Würden die deutschen Biobauern so gut verdienen, wie die Botschaft von der steigenden Nachfrage vermuten lässt und wie ihnen teilweise weisgemacht wird, würden viele Landwirte auf Bio umstellen, so wie sie auf Biogas umgestellt haben. Aber die höheren Bio-Preise und Bio-Subventionen gleichen die geringeren Bioerträge nicht aus, darum stockt die Umstellung. Außerdem ist die Bioerzeugung in Deutschland extrem reguliert, gegängelt und mit großem Papierkrieg verbunden. Während jedoch die Bauern mit Bio-Produktion nicht genug verdienen, sind deutsche Bio-Lebensmittel gleichzeitig teuer für die Verbraucher, und darum beschaffen sich die Supermärkte Bio-Produkte aus dem Ausland.

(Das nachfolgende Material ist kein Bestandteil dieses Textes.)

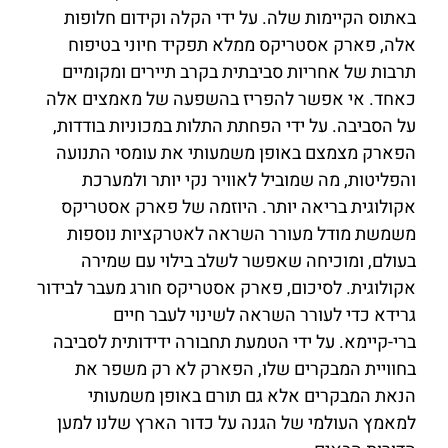
באתוס הקיימות שלה. על ידי הקלה וקידום חלופות
אלה, פארק אסטריקס ממלא תפקיד חיוני בטיפוח
תרבות של אחריות סביבתית בקרב תיירים ומקומיים
כאחד. אי אפשר להפריז בהשפעה של מאמצים אלה
על הסביבה. על ידי הפחתת התלות במכוניות בודדות,
הפארק מצמצם באופן משמעותי את עומסי התנועה
והפליטות, מה שמוביל לאוויר נקי יותר ולמערכת
אקולוגית בריאה יותר. היוזמה של פארק אסטריקס
משמשת מודל מעורר השראה לאטרקציות נוספות
בעולם, ומוכיחה שאפשר לשלב בילוי עם שמירה
אקולוגית. לסיכום, פארק אסטריקס חורג מעבר לבידור
גרידא כדי לעורר השראה לשינוי לעבר חיים
ברי-קיימא. על ידי הטמעת תחבורה ידידותית לסביבה
בחוויית המבקרים שלו, הפארק לא רק משפר את
הנאת המבקרים אלא גם תורם באופן משמעותי
למאמץ העולמי של הגנה על כדור הארץ שלנו למען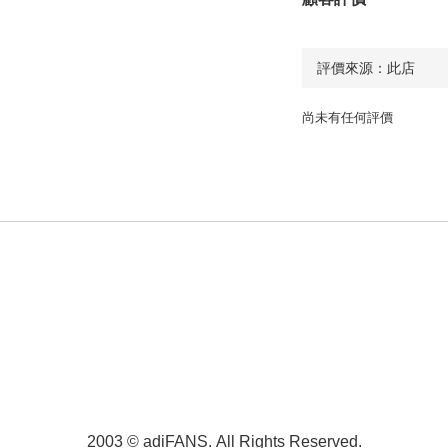
尚未有任何評價
2003 © adiFANS. All Rights Reserved.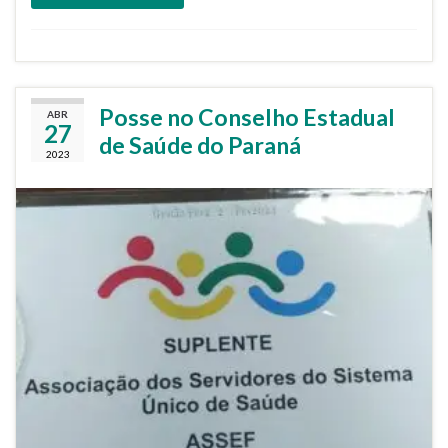
Posse no Conselho Estadual
ABR
27
de Saúde do Paraná
2023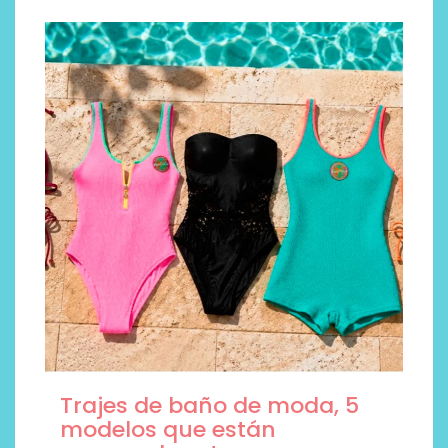
Trajes de baño de moda, 5
modelos que están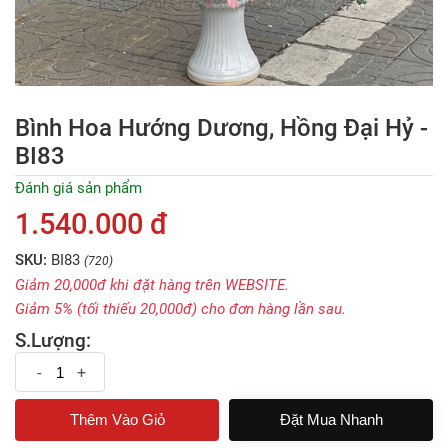
Bình Hoa Hướng Dương, Hồng Đại Hỷ -
BI83
Đánh giá sản phẩm
1.540.000 đ
SKU:
BI83
(720)
Giảm 20,000đ khi đặt hàng trên WEBSITE.
Giảm 5% (tối thiếu 20,000đ) cho đơn hàng lần sau.
S.Lượng:
-
+
Đặt Mua Nhanh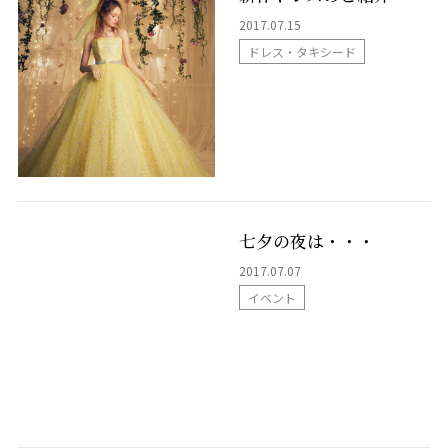
カフェ・ランチ
2017.07.15
ドレス・タキシード
成人式
採用情報
プライバシーポリシー
七夕の夜は・・・
NEWS
2017.07.07
イベント
来館予約
資料請求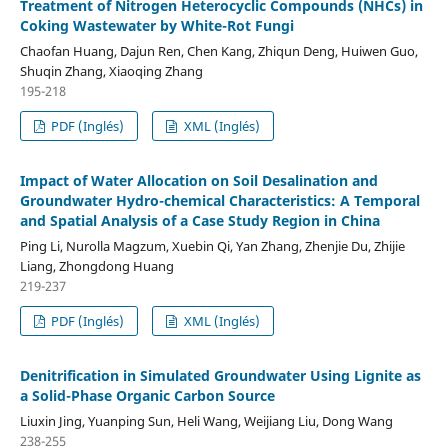
Treatment of Nitrogen Heterocyclic Compounds (NHCs) in
Coking Wastewater by White-Rot Fungi
Chaofan Huang, Dajun Ren, Chen Kang, Zhiqun Deng, Huiwen Guo,
Shuqin Zhang, Xiaoqing Zhang
195-218
PDF (Inglés)
XML (Inglés)
Impact of Water Allocation on Soil Desalination and
Groundwater Hydro-chemical Characteristics: A Temporal
and Spatial Analysis of a Case Study Region in China
Ping Li, Nurolla Magzum, Xuebin Qi, Yan Zhang, Zhenjie Du, Zhijie
Liang, Zhongdong Huang
219-237
PDF (Inglés)
XML (Inglés)
Denitrification in Simulated Groundwater Using Lignite as
a Solid-Phase Organic Carbon Source
Liuxin Jing, Yuanping Sun, Heli Wang, Weijiang Liu, Dong Wang
238-255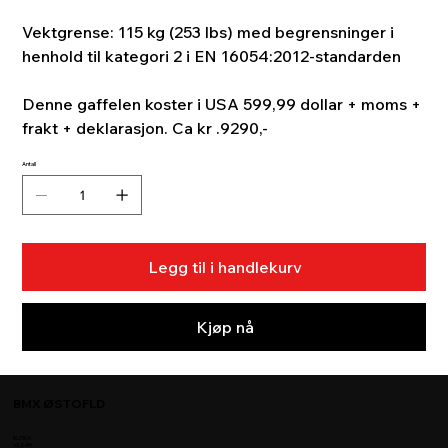
Vektgrense: 115 kg (253 lbs) med begrensninger i
henhold til kategori 2 i EN 16054:2012-standarden
Denne gaffelen koster i USA 599,99 dollar + moms +
frakt + deklarasjon. Ca kr .9290,-
Antall
Legg til i handlekurv
Kjøp nå
BMX ØSTOFLD
BUTIKK
VILKÅR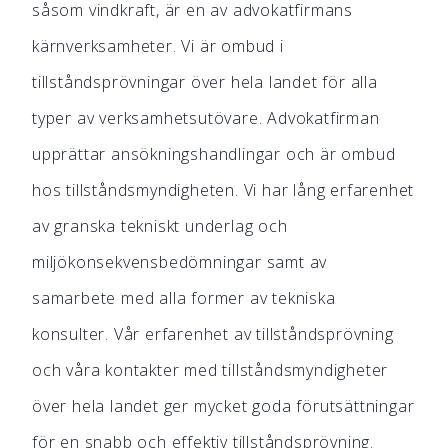
såsom vindkraft, är en av advokatfirmans
kärnverksamheter. Vi är ombud i
tillståndsprövningar över hela landet för alla
typer av verksamhetsutövare. Advokatfirman
upprättar ansökningshandlingar och är ombud
hos tillståndsmyndigheten. Vi har lång erfarenhet
av granska tekniskt underlag och
miljökonsekvensbedömningar samt av
samarbete med alla former av tekniska
konsulter. Vår erfarenhet av tillståndsprövning
och våra kontakter med tillståndsmyndigheter
över hela landet ger mycket goda förutsättningar
för en snabb och effektiv tillståndsprövning.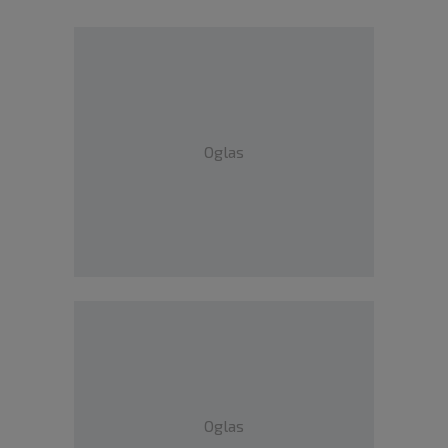
Oglas
Oglas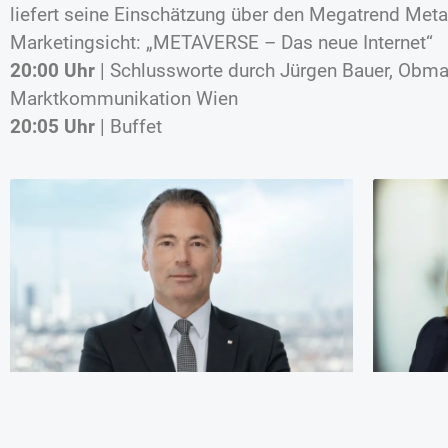
liefert seine Einschätzung über den Megatrend Met
Marketingsicht: „METAVERSE – Das neue Internet“
­20:00 Uhr
| Schlussworte durch Jürgen Bauer, Ob
Marktkommunikation Wien
­20:05 Uhr
| Buffet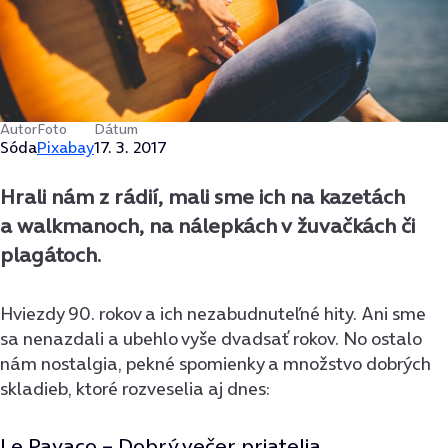
Autor
Foto
Dátum
Sóda
Pixabay
17. 3. 2017
Hrali nám z rádií, mali sme ich na kazetách
a walkmanoch, na nálepkách v žuvačkách či
plagátoch.
Hviezdy 90. rokov a ich nezabudnuteľné hity. Ani sme
sa nenazdali a ubehlo vyše dvadsať rokov. No ostalo
nám nostalgia, pekné spomienky a množstvo dobrých
skladieb, ktoré rozveselia aj dnes:
Le Payaco – Dobrý večer priatelia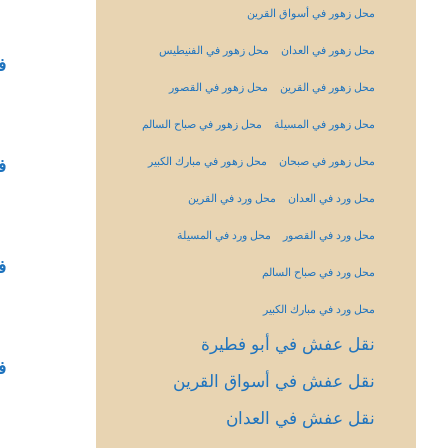
محل زهور في أسواق القرين
محل زهور في العدان
محل زهور في الفنيطيس
ف
محل زهور في القرين
محل زهور في القصور
محل زهور في المسيلة
محل زهور في صباح السالم
محل زهور في صبحان
محل زهور في مبارك الكبير
ف
محل ورد في العدان
محل ورد في القرين
محل ورد في القصور
محل ورد في المسيلة
ف
محل ورد في صباح السالم
محل ورد في مبارك الكبير
نقل عفش في أبو فطيرة
ف
نقل عفش في أسواق القرين
نقل عفش في العدان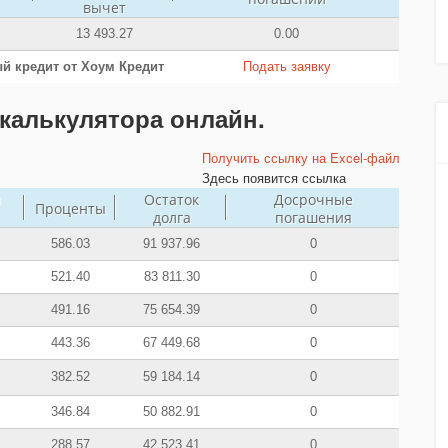
вычет
13 493.27
0.00
й кредит от Хоум Кредит
Подать заявку
калькулятора онлайн.
Получить ссылку на Excel-файл
Здесь появится ссылка
й
Остаток
Досрочные
Проценты
долга
погашения
586.03
91 937.96
0
521.40
83 811.30
0
491.16
75 654.39
0
443.36
67 449.68
0
382.52
59 184.14
0
346.84
50 882.91
0
288.57
42 523.41
0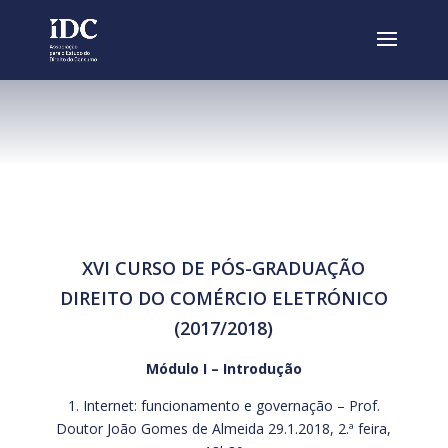
XVI CURSO DE PÓS-GRADUAÇÃO
DIREITO DO COMÉRCIO ELETRÓNICO
(2017/2018)
Módulo I – Introdução
1. Internet: funcionamento e governação – Prof.
Doutor João Gomes de Almeida 29.1.2018, 2.ª feira,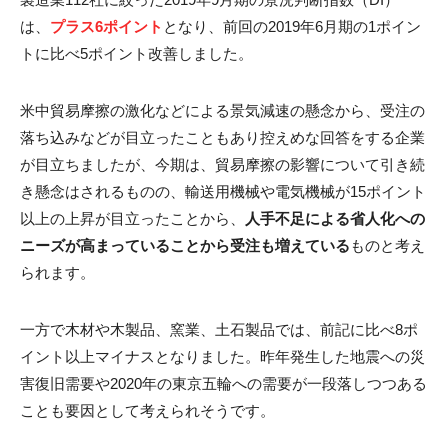
は、
プラス6ポイント
となり、前回の2019年6月期の1ポイン
トに比べ5ポイント改善しました。
米中貿易摩擦の激化などによる景気減速の懸念から、受注の
落ち込みなどが目立ったこともあり控えめな回答をする企業
が目立ちましたが、今期は、貿易摩擦の影響について引き続
き懸念はされるものの、輸送用機械や電気機械が15ポイント
以上の上昇が目立ったことから、
人手不足による省人化への
ニーズが高まっていることから受注も増えている
ものと考え
られます。
一方で木材や木製品、窯業、土石製品では、前記に比べ8ポ
イント以上マイナスとなりました。昨年発生した地震への災
害復旧需要や2020年の東京五輪への需要が一段落しつつある
ことも要因として考えられそうです。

Kann die Welt mit Bio ernährt werden?

O-Ton ZDF: „Fleisch in Bio-Qualität für alle zu produzieren, da wird es ganz schwierig. Biolandwirtschaft im Allgemeinen, meint Bio-Bauer Cäsar, könnte die Welt ernähren, aber dafür müssten wir unsere Essgewohnheiten umstellen.“ Dazu Hilmar Cäsar: „Wenn wir weiterhin so viel Fleisch essen wollen, dann können wir nicht umstellen auf Bio. Weil wir gar nicht so viele Futtermittel, so viel Getreide als Futter und für das Essen erzeugen können.“

Bio ist Teil eines großen Umerziehungsprojektes, nicht nur beim Fleisch. Das zeigt diese ehrliche Textpassage. Das erste was sich arme Menschen zu allen Zeiten überall auf der Welt gegönnt haben, wenn es ihnen etwas besser ging, war ein Stück Fleisch! Nun nehmen wir mal an, die Menschen ändern sich nicht, die Umerziehung will nicht gelingen, aber eine angegrünte Elite drängt immer weiter auf Bio. Was passiert dann?

Der großbürgerliche Bio-Bauer aus Turin hat auf seinem Gutsbetrieb die Bio-Idee konsequent umgesetzt. Die Wärme, der Strom und bald auch der Sprit für die Traktoren kommen Kreislauf-nachhaltig von seinen Feldern. Und fast die gesamte Nährstoff-Abfuhr vom Feld bleibt auf dem Gut. Nur die durch Fotosynthese gewonnene Pflanzenenergie verlässt den Hof als Strom, Prozesswärme oder Sprit. Der gesamte Rest der Pflanzen, alle Anionen, stehen für die Düngung wieder zur Verfügung. Nur wenige Nährstoffe verlassen als Lebensmittel den Hof. Die kann auf guten Böden die Zersetzung des Ausgangsgesteines nachliefern oder eine minimale Zudüngung.

Die Sache hat nur einen Haken: Wer kann sich den teuren Strom und Sprit leisten, wenn die Subventionen wegfallen, und wie groß ist der Kreis derer, für die Bio-Lebensmittel bezahlbar sind? Der Strom-, Treibstoff- und Wärmebedarf des westlichen Großbürgers ist zudem so groß, dass nur ein kleiner Teil der Felder für die Lebensmittelproduktion übrig bliebe, wollte man Bio-Sprit und Ökostrom großflächig erzeugen. Der Ökologe Norman Meyers von der Universität Oxford schätzt, dass bei dem heutigen, westlichen Lebensstandard die Erde nur 1 Milliarde Menschen nachhaltig tragen könnte [6]. Es müssten also 6 Milliarden verhungern für das reine Ökogewissen der einen Milliarde. Die moralischen Konflikte werden zum Nachdenken führen, wenn das Stadium der Theorie verlassen wird. Es ist nicht vorstellbar, dass der CO2-Reduzierung weitere Menschenopfer gebracht werden ohne die Schreibtischtäter zu bestrafen. Interessant ist, dass bei der aktuellen Diskussion über das Wegwerfen von Lebensmitteln niemand auf die Idee kommt, dass der Verzicht auf Erträge bei der Bio-Landwirtschaft auch eine Form des Wegwerfens sein kann.